Still, I had to laugh at some of the other songs. Not because they are terrible songs, but because they all dealt with subjects that post-nineties children wouldn’t understand. For instance, in the song “Tommy Gets His Tonsils Out,” teenage drummer Tommy Stinton gets a tonsillectomy by an impatient doctor. According to Wikipedia, the number of tonsillectomies in the United States has “dropped significantly from several million in the 1970s to approximately 600,000 in the late 1990s.” The chances of anyone born in the United States after 1990 getting a tonsillectomy in their lifetime are minimal. Maybe the title “Tommy Has Tonsillitis And Gets a Prescription For Antibiotics” would work better in 2009.
How about the song, “Seen Your Video?" It was the Anti-MTV anthem of the eighties at a time when your main chance of having a career in music depended on whether MTV playing your video. Now, most bands don’t even make a video and MTV rarely plays them. Now there is YouTube. Your music video viewing is no longer dictated by MTV when you can put your favorite artist name YouTube's search engine and magically their videos pop up…that is, if they chose to even make one.
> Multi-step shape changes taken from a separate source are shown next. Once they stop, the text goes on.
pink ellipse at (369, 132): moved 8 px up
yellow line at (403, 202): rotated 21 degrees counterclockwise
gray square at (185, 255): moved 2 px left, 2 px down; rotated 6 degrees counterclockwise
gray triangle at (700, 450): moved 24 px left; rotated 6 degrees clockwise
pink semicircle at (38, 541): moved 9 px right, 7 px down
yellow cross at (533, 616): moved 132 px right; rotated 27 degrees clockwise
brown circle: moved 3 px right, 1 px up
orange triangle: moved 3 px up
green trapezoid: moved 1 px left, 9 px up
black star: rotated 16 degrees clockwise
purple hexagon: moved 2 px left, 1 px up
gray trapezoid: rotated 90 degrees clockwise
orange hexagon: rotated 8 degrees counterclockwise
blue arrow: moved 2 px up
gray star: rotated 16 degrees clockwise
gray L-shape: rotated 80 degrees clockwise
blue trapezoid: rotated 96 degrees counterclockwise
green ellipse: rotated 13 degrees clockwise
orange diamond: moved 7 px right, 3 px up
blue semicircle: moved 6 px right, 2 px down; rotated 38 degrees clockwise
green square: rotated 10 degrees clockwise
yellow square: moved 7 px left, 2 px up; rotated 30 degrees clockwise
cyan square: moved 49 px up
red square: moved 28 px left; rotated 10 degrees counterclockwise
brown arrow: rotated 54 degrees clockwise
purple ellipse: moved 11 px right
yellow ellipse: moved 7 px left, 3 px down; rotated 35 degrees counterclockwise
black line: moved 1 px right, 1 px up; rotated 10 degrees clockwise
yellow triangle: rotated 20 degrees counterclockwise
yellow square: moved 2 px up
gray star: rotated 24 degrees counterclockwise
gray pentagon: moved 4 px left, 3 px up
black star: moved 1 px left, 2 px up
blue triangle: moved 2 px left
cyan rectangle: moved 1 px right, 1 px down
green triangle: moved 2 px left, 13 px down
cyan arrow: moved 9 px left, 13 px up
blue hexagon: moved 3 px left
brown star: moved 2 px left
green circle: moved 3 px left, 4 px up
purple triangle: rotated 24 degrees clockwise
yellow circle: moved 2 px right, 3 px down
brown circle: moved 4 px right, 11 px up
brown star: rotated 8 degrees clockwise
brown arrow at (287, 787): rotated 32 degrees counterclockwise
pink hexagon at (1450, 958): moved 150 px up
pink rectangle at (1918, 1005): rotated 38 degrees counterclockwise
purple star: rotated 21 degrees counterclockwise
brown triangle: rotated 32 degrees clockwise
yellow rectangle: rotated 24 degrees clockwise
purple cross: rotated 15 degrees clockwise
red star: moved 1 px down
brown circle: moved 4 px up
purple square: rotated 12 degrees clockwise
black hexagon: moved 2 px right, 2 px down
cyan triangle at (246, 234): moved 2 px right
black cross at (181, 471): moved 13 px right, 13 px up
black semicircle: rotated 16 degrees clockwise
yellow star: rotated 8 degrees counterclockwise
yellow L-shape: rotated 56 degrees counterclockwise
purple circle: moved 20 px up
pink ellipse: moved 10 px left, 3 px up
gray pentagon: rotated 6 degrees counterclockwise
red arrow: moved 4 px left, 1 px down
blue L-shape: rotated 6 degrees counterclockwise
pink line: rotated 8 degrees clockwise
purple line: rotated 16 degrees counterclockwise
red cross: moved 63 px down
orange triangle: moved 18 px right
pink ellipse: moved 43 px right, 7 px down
Finally, there is the angst ridden “Answering Machine.” From the first line, “Try to breathe some life into a letter,” it sounds dated. Really, when was the last time you wrote a letter? I’m not talking about an e-mail, I’m talking about an actual letter. On top of that, how many people still have an answering machine? I have voice mail on my cell that cuts you off after a certain time if you babble on and besides that, no one ever leaves a message. If I miss a call, I get a text message a minute later that reads “call me.” We are even too lazy to leave a voice mail. Then there's text messages -- how many regrettable texts of love have been sent? Far more than songs written about, “How do I say I love you to an answering machine?”